Document text:
◆ ◆ ◆ ◆ ◆ ◆ ◆

[Das Wasser des Lebens. (Chāndogya Upanishad.)]

 

From the Chāndogya Upanishad,

 

Translation from the German by Robert Hutwohl[1]

 

Nārada came to Sanatkumāra and said: “Master! Teach me to recognize the soul; for I have heard from the wise that whoever knows the soul gets across the sea of sorrows. But I, O Master, am grieved; lead me, therefore, over to the shore that is beyond tribulation.”

          The master answered him and said:

          “All you have learned so far is nothing but words; but you should seek to find the truth; for when a man knows, he bears witness to the truth; but unless he recognizes them, he cannot witness them. Therefore you should strive for knowledge.

          “When he gains insight, he gains knowledge; without knowledge he cannot understand, but through insight he understands. Therefore you should strive for insight.

          “When a man strives diligently, he comes to understanding; without striving, there is no insight; but insight comes through striving. Therefore you should seek, strive.

          “That from which man develops is that which he strives for; if he does not develop from this, he cannot strive for it; but he strives, because from this his development takes place. Therefore you should seek the source from which you spring.

          “When a man is active, he develops; if it is inactive, he cannot grow, but he grows through activity. Therefore you should follow activity.

          “If he finds joy, he will be active; if he finds none, he will do nothing; but he is active when it pleases him. Therefore you should seek to find joy.

          “There, where the limitless is, there is joy; there is no joy in what is limited; but the infinite is bliss. Therefore, seek to recognize the limitless.

◆ ◆ ◆ ◆ ◆ ◆ ◆

Extracted records:
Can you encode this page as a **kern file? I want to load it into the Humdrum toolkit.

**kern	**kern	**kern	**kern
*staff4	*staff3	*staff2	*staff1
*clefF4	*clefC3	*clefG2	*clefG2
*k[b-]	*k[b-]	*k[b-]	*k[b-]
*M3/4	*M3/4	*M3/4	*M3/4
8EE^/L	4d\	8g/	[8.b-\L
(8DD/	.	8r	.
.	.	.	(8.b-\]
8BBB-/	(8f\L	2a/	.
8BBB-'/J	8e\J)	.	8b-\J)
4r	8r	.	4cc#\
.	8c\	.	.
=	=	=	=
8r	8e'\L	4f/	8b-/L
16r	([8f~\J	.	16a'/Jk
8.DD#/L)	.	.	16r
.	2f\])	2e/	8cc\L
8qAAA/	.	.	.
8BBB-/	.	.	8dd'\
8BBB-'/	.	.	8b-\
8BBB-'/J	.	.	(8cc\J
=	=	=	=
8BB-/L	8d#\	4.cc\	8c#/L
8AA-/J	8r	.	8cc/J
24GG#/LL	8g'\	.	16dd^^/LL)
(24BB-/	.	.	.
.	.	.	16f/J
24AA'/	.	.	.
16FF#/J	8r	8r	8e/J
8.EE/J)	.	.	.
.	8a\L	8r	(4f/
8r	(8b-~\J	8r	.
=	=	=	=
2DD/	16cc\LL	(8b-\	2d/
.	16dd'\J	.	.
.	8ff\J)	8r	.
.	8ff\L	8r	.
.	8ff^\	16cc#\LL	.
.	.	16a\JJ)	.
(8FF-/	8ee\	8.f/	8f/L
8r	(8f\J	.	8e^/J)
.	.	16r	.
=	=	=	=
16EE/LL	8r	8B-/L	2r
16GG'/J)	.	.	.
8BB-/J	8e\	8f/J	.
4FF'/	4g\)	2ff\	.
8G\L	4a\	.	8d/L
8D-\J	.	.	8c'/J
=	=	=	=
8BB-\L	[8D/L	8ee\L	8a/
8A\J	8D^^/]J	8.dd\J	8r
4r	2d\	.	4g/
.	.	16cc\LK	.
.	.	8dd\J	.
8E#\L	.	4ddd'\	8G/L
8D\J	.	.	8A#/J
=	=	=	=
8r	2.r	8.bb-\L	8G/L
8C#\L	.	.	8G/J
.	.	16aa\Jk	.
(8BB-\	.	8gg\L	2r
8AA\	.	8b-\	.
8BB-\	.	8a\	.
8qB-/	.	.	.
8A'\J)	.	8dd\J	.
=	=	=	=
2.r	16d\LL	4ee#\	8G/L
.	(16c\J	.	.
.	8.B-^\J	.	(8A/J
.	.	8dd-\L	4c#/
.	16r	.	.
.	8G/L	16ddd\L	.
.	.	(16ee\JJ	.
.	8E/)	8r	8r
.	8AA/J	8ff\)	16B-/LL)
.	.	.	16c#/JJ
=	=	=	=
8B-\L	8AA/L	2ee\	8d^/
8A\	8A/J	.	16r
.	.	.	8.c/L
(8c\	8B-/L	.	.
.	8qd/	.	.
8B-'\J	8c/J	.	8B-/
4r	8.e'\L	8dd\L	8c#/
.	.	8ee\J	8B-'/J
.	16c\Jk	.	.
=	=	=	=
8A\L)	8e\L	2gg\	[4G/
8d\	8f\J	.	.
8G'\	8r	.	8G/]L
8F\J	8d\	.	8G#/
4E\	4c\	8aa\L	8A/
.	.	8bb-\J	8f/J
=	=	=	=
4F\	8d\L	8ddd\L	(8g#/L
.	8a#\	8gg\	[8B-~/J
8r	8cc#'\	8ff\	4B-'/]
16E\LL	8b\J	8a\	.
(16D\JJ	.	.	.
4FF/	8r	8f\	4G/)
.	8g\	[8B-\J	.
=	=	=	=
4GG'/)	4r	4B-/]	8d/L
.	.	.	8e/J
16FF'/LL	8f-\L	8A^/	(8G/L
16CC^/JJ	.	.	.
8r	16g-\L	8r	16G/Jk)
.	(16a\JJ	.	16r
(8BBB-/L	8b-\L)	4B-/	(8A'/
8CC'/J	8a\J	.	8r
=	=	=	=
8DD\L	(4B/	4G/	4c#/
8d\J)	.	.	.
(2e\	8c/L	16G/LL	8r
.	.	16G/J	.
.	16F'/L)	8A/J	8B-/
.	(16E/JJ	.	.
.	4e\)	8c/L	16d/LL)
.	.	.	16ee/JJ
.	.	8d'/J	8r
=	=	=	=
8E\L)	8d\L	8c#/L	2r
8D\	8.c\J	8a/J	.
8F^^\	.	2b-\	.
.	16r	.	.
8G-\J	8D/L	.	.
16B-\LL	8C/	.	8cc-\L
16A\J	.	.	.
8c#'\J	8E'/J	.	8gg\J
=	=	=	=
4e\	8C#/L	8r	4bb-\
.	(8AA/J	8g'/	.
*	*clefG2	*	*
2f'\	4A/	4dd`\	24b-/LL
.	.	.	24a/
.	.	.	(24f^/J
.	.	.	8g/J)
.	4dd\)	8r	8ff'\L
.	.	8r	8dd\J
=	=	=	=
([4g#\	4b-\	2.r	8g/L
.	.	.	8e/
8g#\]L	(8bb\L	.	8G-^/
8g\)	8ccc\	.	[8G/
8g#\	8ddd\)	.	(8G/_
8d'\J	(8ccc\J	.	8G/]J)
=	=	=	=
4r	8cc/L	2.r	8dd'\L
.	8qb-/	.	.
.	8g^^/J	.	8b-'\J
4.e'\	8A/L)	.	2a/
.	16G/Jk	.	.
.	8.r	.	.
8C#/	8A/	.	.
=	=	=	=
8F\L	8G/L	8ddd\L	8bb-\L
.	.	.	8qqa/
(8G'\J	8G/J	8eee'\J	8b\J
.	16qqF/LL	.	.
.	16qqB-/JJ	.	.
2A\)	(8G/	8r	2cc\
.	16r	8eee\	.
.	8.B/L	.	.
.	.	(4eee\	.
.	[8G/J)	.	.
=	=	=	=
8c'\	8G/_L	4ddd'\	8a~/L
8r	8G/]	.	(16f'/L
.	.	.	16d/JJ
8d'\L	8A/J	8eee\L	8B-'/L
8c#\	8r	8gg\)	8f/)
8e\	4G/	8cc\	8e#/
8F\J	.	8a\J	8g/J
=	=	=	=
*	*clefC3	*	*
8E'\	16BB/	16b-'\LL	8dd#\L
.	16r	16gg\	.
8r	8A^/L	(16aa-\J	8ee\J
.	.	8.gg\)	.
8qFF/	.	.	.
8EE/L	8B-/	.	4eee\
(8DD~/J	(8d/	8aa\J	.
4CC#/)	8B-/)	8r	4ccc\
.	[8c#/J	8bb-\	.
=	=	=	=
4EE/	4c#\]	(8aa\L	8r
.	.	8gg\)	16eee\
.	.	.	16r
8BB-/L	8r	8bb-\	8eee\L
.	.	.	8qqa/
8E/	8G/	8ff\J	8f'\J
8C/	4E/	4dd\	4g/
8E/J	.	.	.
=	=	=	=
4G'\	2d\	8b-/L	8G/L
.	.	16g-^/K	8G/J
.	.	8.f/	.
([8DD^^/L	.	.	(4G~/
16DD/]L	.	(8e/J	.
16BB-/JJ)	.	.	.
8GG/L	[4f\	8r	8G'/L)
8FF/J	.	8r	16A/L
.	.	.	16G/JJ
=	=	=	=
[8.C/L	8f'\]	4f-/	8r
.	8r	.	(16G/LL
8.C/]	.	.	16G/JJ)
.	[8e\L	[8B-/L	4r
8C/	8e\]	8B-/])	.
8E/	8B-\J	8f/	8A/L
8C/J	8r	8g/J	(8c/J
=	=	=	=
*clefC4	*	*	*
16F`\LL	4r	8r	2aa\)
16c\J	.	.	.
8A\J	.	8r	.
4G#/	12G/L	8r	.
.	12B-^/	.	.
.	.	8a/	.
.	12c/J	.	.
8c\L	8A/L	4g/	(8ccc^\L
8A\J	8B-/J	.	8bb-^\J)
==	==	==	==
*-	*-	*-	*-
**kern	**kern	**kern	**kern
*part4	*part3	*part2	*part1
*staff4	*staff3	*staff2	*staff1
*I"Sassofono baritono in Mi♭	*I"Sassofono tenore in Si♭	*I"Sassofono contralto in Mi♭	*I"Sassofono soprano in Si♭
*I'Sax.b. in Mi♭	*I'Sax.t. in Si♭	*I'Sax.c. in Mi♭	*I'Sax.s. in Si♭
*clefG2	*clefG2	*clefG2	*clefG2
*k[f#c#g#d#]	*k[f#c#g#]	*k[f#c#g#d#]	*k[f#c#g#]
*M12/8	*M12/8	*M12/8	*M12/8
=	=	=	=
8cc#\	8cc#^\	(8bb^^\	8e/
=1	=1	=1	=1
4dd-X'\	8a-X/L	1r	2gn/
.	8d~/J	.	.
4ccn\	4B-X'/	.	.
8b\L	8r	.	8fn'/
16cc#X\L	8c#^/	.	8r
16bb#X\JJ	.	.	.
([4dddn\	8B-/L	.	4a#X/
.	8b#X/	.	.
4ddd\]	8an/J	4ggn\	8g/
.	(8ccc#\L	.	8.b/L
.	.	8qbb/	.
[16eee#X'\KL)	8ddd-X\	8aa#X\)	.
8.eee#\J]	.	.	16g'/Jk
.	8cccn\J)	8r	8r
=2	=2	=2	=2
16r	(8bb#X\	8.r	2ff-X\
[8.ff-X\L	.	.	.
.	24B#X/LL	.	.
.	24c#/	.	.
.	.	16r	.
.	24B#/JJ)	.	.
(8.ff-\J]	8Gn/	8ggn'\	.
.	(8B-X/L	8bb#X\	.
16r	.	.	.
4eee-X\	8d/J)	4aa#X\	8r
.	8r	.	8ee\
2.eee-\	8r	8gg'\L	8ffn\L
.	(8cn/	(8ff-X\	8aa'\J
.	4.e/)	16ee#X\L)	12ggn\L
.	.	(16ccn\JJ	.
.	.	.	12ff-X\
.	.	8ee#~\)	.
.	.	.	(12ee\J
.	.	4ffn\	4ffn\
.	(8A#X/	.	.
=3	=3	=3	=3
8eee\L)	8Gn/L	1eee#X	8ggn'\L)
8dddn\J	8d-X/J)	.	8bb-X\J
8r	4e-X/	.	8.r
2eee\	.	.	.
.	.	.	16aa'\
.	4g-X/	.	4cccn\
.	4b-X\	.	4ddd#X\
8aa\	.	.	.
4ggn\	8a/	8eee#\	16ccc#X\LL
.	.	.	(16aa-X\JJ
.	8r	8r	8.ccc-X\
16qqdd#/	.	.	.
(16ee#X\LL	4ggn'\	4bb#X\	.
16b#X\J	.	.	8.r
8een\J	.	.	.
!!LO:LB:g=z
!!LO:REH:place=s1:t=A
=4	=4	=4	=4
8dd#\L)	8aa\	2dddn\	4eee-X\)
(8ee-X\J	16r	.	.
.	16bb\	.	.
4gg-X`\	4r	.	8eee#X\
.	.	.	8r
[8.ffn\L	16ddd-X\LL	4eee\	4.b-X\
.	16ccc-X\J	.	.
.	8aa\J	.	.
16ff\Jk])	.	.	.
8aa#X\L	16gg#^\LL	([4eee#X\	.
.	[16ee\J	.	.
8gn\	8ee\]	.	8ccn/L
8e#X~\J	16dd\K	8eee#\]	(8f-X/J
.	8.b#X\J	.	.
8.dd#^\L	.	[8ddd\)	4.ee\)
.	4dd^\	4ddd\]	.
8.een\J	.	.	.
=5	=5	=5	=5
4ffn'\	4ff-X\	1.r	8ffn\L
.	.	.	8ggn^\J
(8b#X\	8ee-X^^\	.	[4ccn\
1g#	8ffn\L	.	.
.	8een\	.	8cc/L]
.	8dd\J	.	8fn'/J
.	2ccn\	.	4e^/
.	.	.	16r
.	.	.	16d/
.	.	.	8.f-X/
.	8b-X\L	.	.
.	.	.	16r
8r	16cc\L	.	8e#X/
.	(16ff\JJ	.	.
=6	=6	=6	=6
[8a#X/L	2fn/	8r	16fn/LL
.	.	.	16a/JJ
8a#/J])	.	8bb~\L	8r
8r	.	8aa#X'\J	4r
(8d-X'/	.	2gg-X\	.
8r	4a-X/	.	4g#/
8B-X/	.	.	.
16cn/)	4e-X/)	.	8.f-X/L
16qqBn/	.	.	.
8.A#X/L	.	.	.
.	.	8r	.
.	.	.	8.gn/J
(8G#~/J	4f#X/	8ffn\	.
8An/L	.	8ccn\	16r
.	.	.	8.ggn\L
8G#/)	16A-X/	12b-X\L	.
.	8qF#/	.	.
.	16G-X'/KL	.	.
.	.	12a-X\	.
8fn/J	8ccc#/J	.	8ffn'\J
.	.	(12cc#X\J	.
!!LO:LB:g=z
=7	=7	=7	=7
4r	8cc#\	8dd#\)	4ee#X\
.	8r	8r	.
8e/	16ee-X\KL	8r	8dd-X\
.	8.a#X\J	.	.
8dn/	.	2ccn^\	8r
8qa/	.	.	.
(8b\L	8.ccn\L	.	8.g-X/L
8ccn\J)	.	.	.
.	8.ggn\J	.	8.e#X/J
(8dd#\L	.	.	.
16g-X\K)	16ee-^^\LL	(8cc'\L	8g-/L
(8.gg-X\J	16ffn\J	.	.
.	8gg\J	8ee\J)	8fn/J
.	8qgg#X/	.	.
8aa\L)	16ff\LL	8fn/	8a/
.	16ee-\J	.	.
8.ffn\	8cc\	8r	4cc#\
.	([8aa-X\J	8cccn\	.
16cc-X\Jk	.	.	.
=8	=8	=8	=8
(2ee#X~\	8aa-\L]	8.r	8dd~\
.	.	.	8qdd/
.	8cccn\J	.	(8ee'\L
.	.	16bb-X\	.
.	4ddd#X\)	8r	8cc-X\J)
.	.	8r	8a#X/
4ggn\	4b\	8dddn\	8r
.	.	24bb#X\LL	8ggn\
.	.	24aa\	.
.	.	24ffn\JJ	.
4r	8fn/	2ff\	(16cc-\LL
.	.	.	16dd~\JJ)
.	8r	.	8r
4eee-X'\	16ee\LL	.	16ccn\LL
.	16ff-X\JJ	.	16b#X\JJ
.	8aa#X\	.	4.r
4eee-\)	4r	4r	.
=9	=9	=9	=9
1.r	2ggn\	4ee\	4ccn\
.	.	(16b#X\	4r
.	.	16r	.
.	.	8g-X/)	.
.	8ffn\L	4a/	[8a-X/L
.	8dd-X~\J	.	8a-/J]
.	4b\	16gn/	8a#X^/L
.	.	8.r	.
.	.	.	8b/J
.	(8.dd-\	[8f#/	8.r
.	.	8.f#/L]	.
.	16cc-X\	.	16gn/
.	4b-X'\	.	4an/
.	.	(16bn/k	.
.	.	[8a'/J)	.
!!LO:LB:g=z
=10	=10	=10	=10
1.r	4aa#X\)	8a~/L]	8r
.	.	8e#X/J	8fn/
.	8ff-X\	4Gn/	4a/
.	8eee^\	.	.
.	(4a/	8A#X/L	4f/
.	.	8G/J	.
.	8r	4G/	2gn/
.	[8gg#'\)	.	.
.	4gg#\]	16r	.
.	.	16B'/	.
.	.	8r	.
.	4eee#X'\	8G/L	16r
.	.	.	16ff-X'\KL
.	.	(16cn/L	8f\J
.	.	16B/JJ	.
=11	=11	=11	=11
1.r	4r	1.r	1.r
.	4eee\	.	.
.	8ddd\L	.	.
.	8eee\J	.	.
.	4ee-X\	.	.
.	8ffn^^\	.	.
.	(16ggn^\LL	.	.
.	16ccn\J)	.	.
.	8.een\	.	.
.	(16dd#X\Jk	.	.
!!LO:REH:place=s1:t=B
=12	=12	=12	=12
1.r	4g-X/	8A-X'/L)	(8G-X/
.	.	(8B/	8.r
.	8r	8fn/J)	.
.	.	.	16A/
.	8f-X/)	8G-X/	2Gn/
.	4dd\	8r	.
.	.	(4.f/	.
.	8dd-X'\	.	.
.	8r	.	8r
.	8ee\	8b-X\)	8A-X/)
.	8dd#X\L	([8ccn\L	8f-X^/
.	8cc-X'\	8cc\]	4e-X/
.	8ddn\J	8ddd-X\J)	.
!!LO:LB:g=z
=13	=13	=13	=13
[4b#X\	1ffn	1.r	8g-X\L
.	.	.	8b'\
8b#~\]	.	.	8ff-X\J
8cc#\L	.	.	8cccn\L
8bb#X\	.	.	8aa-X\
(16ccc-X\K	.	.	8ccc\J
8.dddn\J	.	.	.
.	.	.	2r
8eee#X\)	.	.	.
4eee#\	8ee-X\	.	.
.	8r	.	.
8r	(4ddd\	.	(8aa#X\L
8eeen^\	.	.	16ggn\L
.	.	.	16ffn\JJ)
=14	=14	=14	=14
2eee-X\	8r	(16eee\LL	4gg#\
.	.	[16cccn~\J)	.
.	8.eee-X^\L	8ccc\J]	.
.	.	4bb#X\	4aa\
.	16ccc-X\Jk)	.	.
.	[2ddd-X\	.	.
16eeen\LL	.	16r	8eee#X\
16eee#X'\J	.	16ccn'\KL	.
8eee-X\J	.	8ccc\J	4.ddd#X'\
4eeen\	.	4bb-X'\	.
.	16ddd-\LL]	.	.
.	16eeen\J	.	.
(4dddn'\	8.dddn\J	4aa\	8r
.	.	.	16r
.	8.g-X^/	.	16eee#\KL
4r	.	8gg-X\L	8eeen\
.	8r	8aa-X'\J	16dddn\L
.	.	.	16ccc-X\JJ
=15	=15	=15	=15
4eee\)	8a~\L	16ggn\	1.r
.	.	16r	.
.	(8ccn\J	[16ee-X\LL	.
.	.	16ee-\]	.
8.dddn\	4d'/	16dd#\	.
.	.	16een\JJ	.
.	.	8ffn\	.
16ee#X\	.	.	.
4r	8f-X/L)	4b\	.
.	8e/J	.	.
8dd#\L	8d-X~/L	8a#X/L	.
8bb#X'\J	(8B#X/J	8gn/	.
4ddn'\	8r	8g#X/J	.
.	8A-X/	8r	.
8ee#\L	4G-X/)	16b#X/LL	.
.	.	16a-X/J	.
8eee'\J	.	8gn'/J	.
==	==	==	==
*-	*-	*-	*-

◆ ◆ ◆ ◆ ◆ ◆ ◆

Written task 1:
In the passage from the Chāndogya Upanishad, list every sentence that begins with "Therefore you should".
Written task 2:
Give a continuation of the Chāndogya Upanishad passage, starting after its final sentence.

Answer 1:
1. Therefore you should strive for knowledge.
2. Therefore you should strive for insight.
3. Therefore you should seek, strive.
4. Therefore you should seek the source from which you spring.
5. Therefore you should follow activity.
6. Therefore you should seek to find joy.

Answer 2:
          “When man sees, hears, or perceives nothing but the soul, this is the limitless; but when he sees, hears, or perceives anything other than the soul, there is limitation. The limitless is immortal, but the limited is subject to death. The Infinite is rooted in its own greatness, but not in what people call “greatness”; for they call such things great as oxen and horses, elephants, gold, slaves and women, lands and houses. But this is not the size I am talking about.

          “It is below and above, it is west and east, south and north; it is the universe; but I myself am this. I am below and above, I am west and east, south and north; I am the universe I am the soul; the soul is below, the soul is above, the soul is west, the soul is east, the soul is south, the soul is north; the soul is everything.

          “Whoever sees that it is so, and so comprehends it, and so knows it, to him the soul is his delight, the soul his delight, the soul his friend, the soul his joy; he is master over himself and works in his will through all worlds. Those who do not realize this are subject to others; their world is passing away and they cannot work through the worlds in their desire.

          “The seer sees neither death, nor sickness, nor sorrow; the seer sees the All, and he finds the All in all things.

          “He who attracts only what is pure from the world becomes pure in his nature; then he attains clear remembrance, and from this clear remembrance springs the resolution of all the entanglements of the heart.”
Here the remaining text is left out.